Below is the Rogers diffusion innovation plot. With successive groups of consumers adopting the new technology (shown in blue), its market share (yellow) will eventually reach the saturation level. The blue curve is broken into sections of adopters. The Rogers model usually assumes that, if a market share of approximately 12% ~ 16% is achieved, it means that the innovation has a very good chance of being adopted by the entire market. However, EV is still in the innovators stage in Taiwan. This may contradict our previous assumption that EV will be accepted by every consumers on the market in the end.

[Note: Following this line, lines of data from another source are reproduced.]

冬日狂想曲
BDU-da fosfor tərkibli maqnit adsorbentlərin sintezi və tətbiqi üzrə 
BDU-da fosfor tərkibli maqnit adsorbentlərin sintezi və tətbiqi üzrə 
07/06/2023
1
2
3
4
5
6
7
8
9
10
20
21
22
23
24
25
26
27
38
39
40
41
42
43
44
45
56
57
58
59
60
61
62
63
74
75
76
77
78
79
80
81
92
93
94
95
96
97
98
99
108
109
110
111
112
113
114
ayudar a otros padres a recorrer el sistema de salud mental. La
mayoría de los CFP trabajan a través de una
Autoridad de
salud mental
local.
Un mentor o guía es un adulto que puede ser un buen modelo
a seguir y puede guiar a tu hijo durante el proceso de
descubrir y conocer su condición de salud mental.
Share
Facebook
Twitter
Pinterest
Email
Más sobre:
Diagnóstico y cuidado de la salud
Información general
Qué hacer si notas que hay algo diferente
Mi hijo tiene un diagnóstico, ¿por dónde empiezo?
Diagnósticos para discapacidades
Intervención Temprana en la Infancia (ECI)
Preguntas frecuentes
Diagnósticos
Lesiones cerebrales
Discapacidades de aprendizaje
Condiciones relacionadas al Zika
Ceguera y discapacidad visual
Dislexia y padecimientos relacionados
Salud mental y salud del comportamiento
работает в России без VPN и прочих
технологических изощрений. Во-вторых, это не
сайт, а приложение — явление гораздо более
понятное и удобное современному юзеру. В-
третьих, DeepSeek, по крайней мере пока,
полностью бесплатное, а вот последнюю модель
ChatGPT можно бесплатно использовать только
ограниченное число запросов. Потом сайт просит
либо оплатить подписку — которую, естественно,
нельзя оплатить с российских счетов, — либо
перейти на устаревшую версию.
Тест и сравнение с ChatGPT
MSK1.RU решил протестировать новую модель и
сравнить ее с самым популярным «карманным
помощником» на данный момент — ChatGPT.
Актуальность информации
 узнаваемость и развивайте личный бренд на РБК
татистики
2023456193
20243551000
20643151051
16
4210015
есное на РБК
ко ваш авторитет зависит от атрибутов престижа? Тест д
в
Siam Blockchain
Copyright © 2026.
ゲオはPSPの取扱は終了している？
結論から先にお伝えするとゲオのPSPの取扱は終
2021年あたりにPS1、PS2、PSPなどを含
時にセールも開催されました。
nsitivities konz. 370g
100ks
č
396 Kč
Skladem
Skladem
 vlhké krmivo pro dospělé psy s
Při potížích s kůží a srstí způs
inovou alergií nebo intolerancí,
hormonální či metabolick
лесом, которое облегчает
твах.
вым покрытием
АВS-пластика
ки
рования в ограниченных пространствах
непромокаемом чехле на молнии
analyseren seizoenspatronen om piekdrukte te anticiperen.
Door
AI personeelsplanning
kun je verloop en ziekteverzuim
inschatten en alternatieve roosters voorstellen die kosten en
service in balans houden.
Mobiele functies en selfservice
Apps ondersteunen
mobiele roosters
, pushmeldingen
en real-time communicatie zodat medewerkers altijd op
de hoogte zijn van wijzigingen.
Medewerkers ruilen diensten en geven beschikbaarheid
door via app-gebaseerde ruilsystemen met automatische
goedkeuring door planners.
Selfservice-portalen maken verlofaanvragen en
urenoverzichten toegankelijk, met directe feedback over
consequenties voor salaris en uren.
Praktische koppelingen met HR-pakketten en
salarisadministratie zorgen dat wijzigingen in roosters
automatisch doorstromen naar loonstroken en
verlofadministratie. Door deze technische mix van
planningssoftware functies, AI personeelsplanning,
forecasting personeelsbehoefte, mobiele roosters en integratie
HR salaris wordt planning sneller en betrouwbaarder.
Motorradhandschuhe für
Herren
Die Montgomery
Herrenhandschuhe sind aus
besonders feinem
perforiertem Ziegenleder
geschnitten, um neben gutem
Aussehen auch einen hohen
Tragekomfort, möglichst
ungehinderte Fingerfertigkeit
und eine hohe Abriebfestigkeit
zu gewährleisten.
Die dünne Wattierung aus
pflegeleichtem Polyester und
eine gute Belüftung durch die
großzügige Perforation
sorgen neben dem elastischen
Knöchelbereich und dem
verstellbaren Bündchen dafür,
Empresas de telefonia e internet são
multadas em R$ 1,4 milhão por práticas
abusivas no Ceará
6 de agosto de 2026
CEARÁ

< Rogers’ diffusion innovation >
One of the researchers exploring Rogers’ concept was Moore. Moore, in his famous publication Crossing the Chasm, discussed the gaps and barriers that must be overcome to move from one customer group to the next. The largest gap, which he calls “the chasm” ( shown in the plot below ), exists between the early adopters and the early majority. Since the current EV market in Taiwan is still in the innovators stage and hasn’t meet the chasm, predictions and forecasting results will be influenced at any time in the future.
< Moore’s Crossing the Chasm >
The increasing level of EV sales will become more significant throughout the time. Introduction of new EV models is necessary. There is a large potential market for electric vehicles waiting for companies to invest. From the increase of EV adoption rate, it shows that EV isn’t an unreachable high technology product to consumers anymore. Not only innovators but also imitators start to consider buying EV as their next car due to the rising visibility on the road.
However, charging problems must be solved in the first place. EV charging system in the urban area may require lots of effort and time to become more complete, thus the promotion and advertisement of EV can first target on the consumers that live in the countryside or suburb. Most of these people have private space for parking and can easily set up their own EV charger comparing to those who live in the urban area.
All in all, since the development of EV charging infrastructure and system currently isn’t promising, introducing large quantities of EV isn’t the primary goal at this stage. The main goal is to understand the demands of the potential consumers in the future EV era.